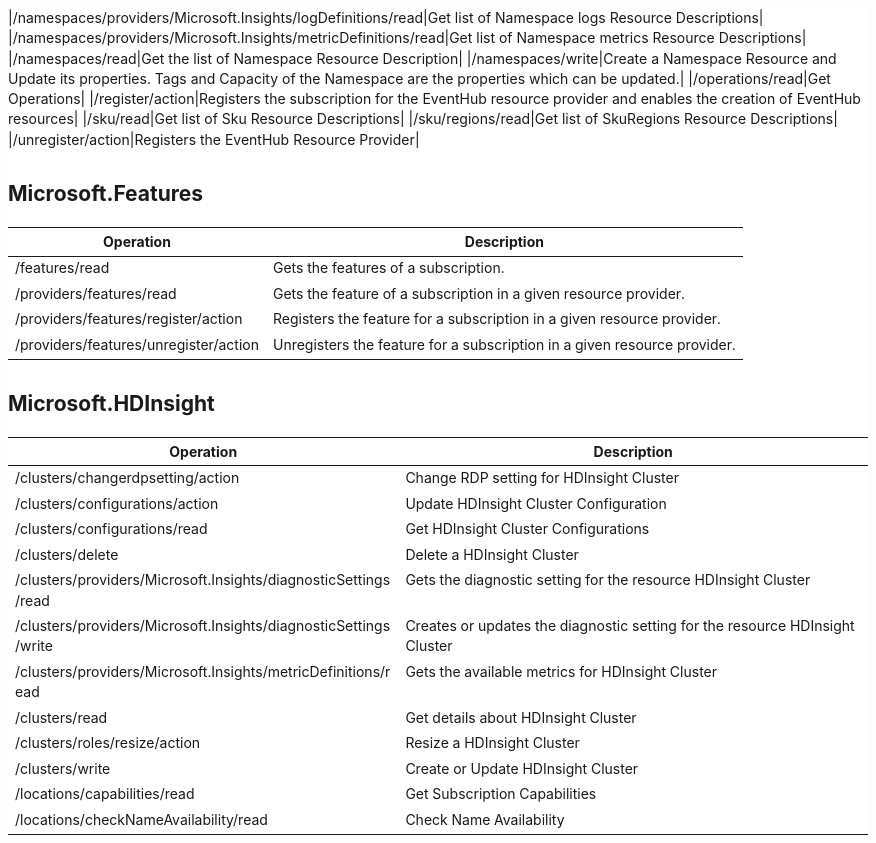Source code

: |/namespaces/providers/Microsoft.Insights/logDefinitions/read|Get list of Namespace logs Resource Descriptions|
|/namespaces/providers/Microsoft.Insights/metricDefinitions/read|Get list of Namespace metrics Resource Descriptions|
|/namespaces/read|Get the list of Namespace Resource Description|
|/namespaces/write|Create a Namespace Resource and Update its properties. Tags and Capacity of the Namespace are the properties which can be updated.|
|/operations/read|Get Operations|
|/register/action|Registers the subscription for the EventHub resource provider and enables the creation of EventHub resources|
|/sku/read|Get list of Sku Resource Descriptions|
|/sku/regions/read|Get list of SkuRegions Resource Descriptions|
|/unregister/action|Registers the EventHub Resource Provider|

## Microsoft.Features

| Operation | Description |
|---|---|
|/features/read|Gets the features of a subscription.|
|/providers/features/read|Gets the feature of a subscription in a given resource provider.|
|/providers/features/register/action|Registers the feature for a subscription in a given resource provider.|
|/providers/features/unregister/action|Unregisters the feature for a subscription in a given resource provider.|

## Microsoft.HDInsight

| Operation | Description |
|---|---|
|/clusters/changerdpsetting/action|Change RDP setting for HDInsight Cluster|
|/clusters/configurations/action|Update HDInsight Cluster Configuration|
|/clusters/configurations/read|Get HDInsight Cluster Configurations|
|/clusters/delete|Delete a HDInsight Cluster|
|/clusters/providers/Microsoft.Insights/diagnosticSettings/read|Gets the diagnostic setting for the resource HDInsight Cluster|
|/clusters/providers/Microsoft.Insights/diagnosticSettings/write|Creates or updates the diagnostic setting for the resource HDInsight Cluster|
|/clusters/providers/Microsoft.Insights/metricDefinitions/read|Gets the available metrics for HDInsight Cluster|
|/clusters/read|Get details about HDInsight Cluster|
|/clusters/roles/resize/action|Resize a HDInsight Cluster|
|/clusters/write|Create or Update HDInsight Cluster|
|/locations/capabilities/read|Get Subscription Capabilities|
|/locations/checkNameAvailability/read|Check Name Availability|
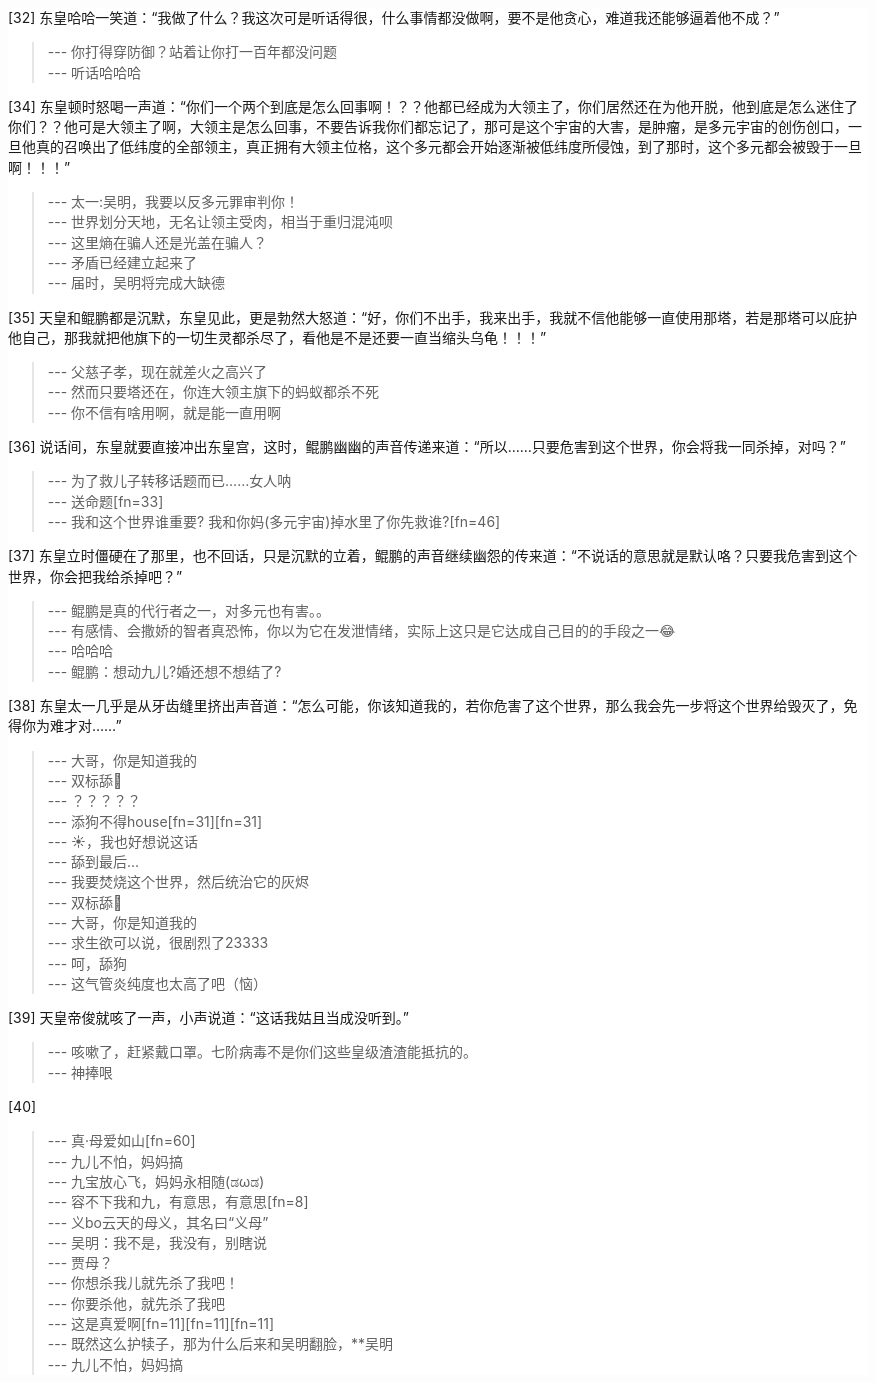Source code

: [32] 东皇哈哈一笑道：“我做了什么？我这次可是听话得很，什么事情都没做啊，要不是他贪心，难道我还能够逼着他不成？”
>--- 你打得穿防御？站着让你打一百年都没问题<br>
>--- 听话哈哈哈<br>

[34] 东皇顿时怒喝一声道：“你们一个两个到底是怎么回事啊！？？他都已经成为大领主了，你们居然还在为他开脱，他到底是怎么迷住了你们？？他可是大领主了啊，大领主是怎么回事，不要告诉我你们都忘记了，那可是这个宇宙的大害，是肿瘤，是多元宇宙的创伤创口，一旦他真的召唤出了低纬度的全部领主，真正拥有大领主位格，这个多元都会开始逐渐被低纬度所侵蚀，到了那时，这个多元都会被毁于一旦啊！！！”
>--- 太一:吴明，我要以反多元罪审判你！<br>
>--- 世界划分天地，无名让领主受肉，相当于重归混沌呗<br>
>--- 这里熵在骗人还是光盖在骗人？<br>
>--- 矛盾已经建立起来了<br>
>--- 届时，吴明将完成大缺德<br>

[35] 天皇和鲲鹏都是沉默，东皇见此，更是勃然大怒道：“好，你们不出手，我来出手，我就不信他能够一直使用那塔，若是那塔可以庇护他自己，那我就把他旗下的一切生灵都杀尽了，看他是不是还要一直当缩头乌龟！！！”
>--- 父慈子孝，现在就差火之高兴了<br>
>--- 然而只要塔还在，你连大领主旗下的蚂蚁都杀不死<br>
>--- 你不信有啥用啊，就是能一直用啊<br>

[36] 说话间，东皇就要直接冲出东皇宫，这时，鲲鹏幽幽的声音传递来道：“所以……只要危害到这个世界，你会将我一同杀掉，对吗？”
>--- 为了救儿子转移话题而已……女人呐<br>
>--- 送命题[fn=33]<br>
>--- 我和这个世界谁重要?
我和你妈(多元宇宙)掉水里了你先救谁?[fn=46]<br>

[37] 东皇立时僵硬在了那里，也不回话，只是沉默的立着，鲲鹏的声音继续幽怨的传来道：“不说话的意思就是默认咯？只要我危害到这个世界，你会把我给杀掉吧？”
>--- 鲲鹏是真的代行者之一，对多元也有害。。<br>
>--- 有感情、会撒娇的智者真恐怖，你以为它在发泄情绪，实际上这只是它达成自己目的的手段之一😂<br>
>--- 哈哈哈<br>
>--- 鲲鹏：想动九儿?婚还想不想结了?<br>

[38] 东皇太一几乎是从牙齿缝里挤出声音道：“怎么可能，你该知道我的，若你危害了这个世界，那么我会先一步将这个世界给毁灭了，免得你为难才对……”
>--- 大哥，你是知道我的<br>
>--- 双标舔🐶<br>
>--- ？？？？？<br>
>--- 添狗不得house[fn=31][fn=31]<br>
>--- ☀，我也好想说这话<br>
>--- 舔到最后...<br>
>--- 我要焚烧这个世界，然后统治它的灰烬<br>
>--- 双标舔🐶<br>
>--- 大哥，你是知道我的<br>
>--- 求生欲可以说，很剧烈了23333<br>
>--- 呵，舔狗<br>
>--- 这气管炎纯度也太高了吧（恼）<br>

[39] 天皇帝俊就咳了一声，小声说道：“这话我姑且当成没听到。”
>--- 咳嗽了，赶紧戴口罩。七阶病毒不是你们这些皇级渣渣能抵抗的。<br>
>--- 神捧哏<br>

[40] 
>--- 真·母爱如山[fn=60]<br>
>--- 九儿不怕，妈妈搞<br>
>--- 九宝放心飞，妈妈永相随(ಡωಡ)<br>
>--- 容不下我和九，有意思，有意思[fn=8]<br>
>--- 义bo云天的母义，其名曰“义母”<br>
>--- 吴明：我不是，我没有，别瞎说<br>
>--- 贾母？<br>
>--- 你想杀我儿就先杀了我吧！<br>
>--- 你要杀他，就先杀了我吧<br>
>--- 这是真爱啊[fn=11][fn=11][fn=11]<br>
>--- 既然这么护犊子，那为什么后来和吴明翻脸，**吴明<br>
>--- 九儿不怕，妈妈搞<br>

## Work instruction
Copy exactly, and only, the lines from the first entry through the line holding "metrics for HDInsight Cluster|", both ends included, leaving out every picture.

## Task solution
Source code

: |/namespaces/providers/Microsoft.Insights/logDefinitions/read|Get list of Namespace logs Resource Descriptions|
|/namespaces/providers/Microsoft.Insights/metricDefinitions/read|Get list of Namespace metrics Resource Descriptions|
|/namespaces/read|Get the list of Namespace Resource Description|
|/namespaces/write|Create a Namespace Resource and Update its properties. Tags and Capacity of the Namespace are the properties which can be updated.|
|/operations/read|Get Operations|
|/register/action|Registers the subscription for the EventHub resource provider and enables the creation of EventHub resources|
|/sku/read|Get list of Sku Resource Descriptions|
|/sku/regions/read|Get list of SkuRegions Resource Descriptions|
|/unregister/action|Registers the EventHub Resource Provider|

## Microsoft.Features

| Operation | Description |
|---|---|
|/features/read|Gets the features of a subscription.|
|/providers/features/read|Gets the feature of a subscription in a given resource provider.|
|/providers/features/register/action|Registers the feature for a subscription in a given resource provider.|
|/providers/features/unregister/action|Unregisters the feature for a subscription in a given resource provider.|

## Microsoft.HDInsight

| Operation | Description |
|---|---|
|/clusters/changerdpsetting/action|Change RDP setting for HDInsight Cluster|
|/clusters/configurations/action|Update HDInsight Cluster Configuration|
|/clusters/configurations/read|Get HDInsight Cluster Configurations|
|/clusters/delete|Delete a HDInsight Cluster|
|/clusters/providers/Microsoft.Insights/diagnosticSettings/read|Gets the diagnostic setting for the resource HDInsight Cluster|
|/clusters/providers/Microsoft.Insights/diagnosticSettings/write|Creates or updates the diagnostic setting for the resource HDInsight Cluster|
|/clusters/providers/Microsoft.Insights/metricDefinitions/read|Gets the available metrics for HDInsight Cluster|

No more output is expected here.